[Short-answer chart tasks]
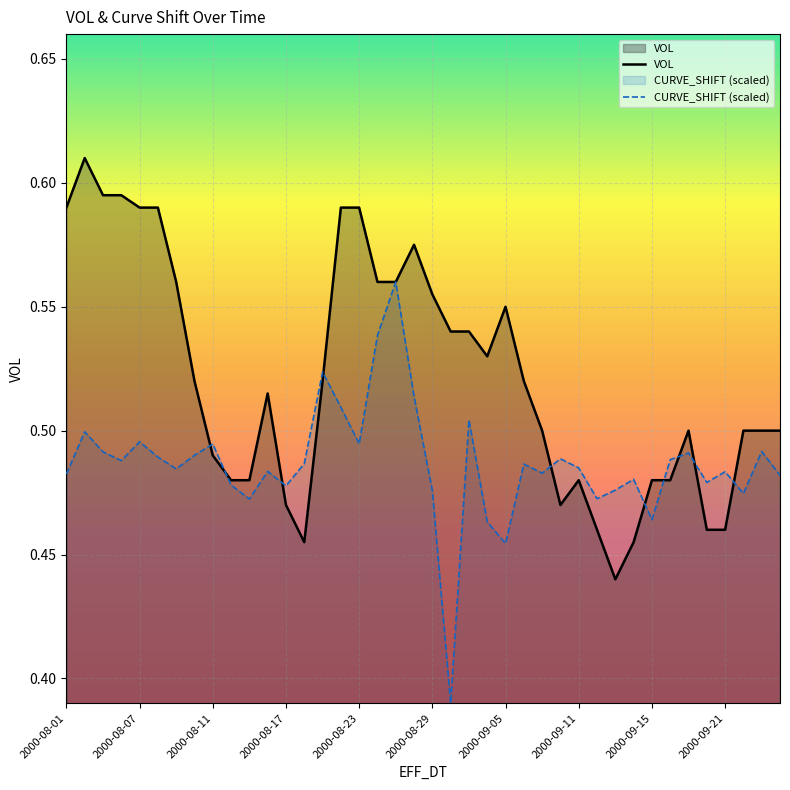

After their last crossing, which series has the higher values: VOL or CURVE_SHIFT (scaled)?

VOL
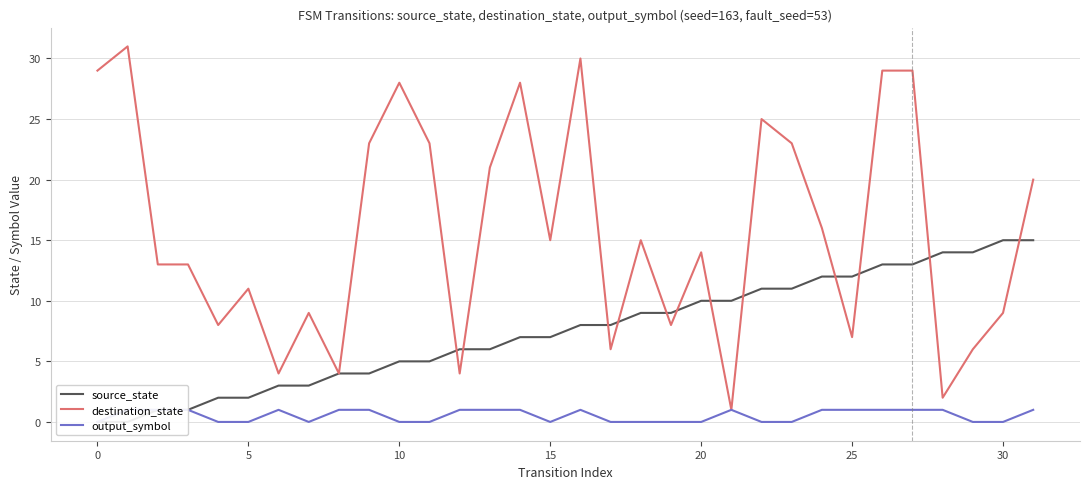

Is it true that destination_state equals 3 at 28?

False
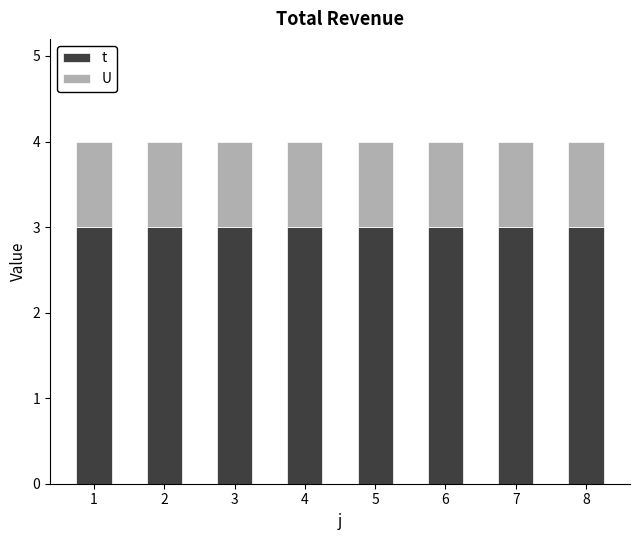

What is the value of the t bar at the 8th from the left?

3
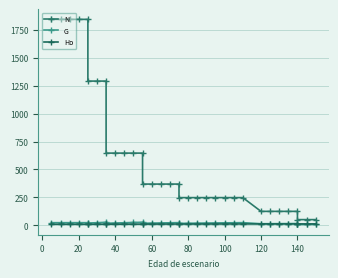

What value does the Ho series have at 0?

7.7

### PROBLEM DETAILS
Rewrite the lines of the records above as a numbered list, omitting blank lines and leaving the pictures out.

### RESULT OF THIS TASK
1. After their last crossing, which series has the higher values: VOL or CURVE_SHIFT (scaled)?
2. VOL
3. Is it true that destination_state equals 3 at 28?
4. False
5. What is the value of the t bar at the 8th from the left?
6. 3
7. What value does the Ho series have at 0?
8. 7.7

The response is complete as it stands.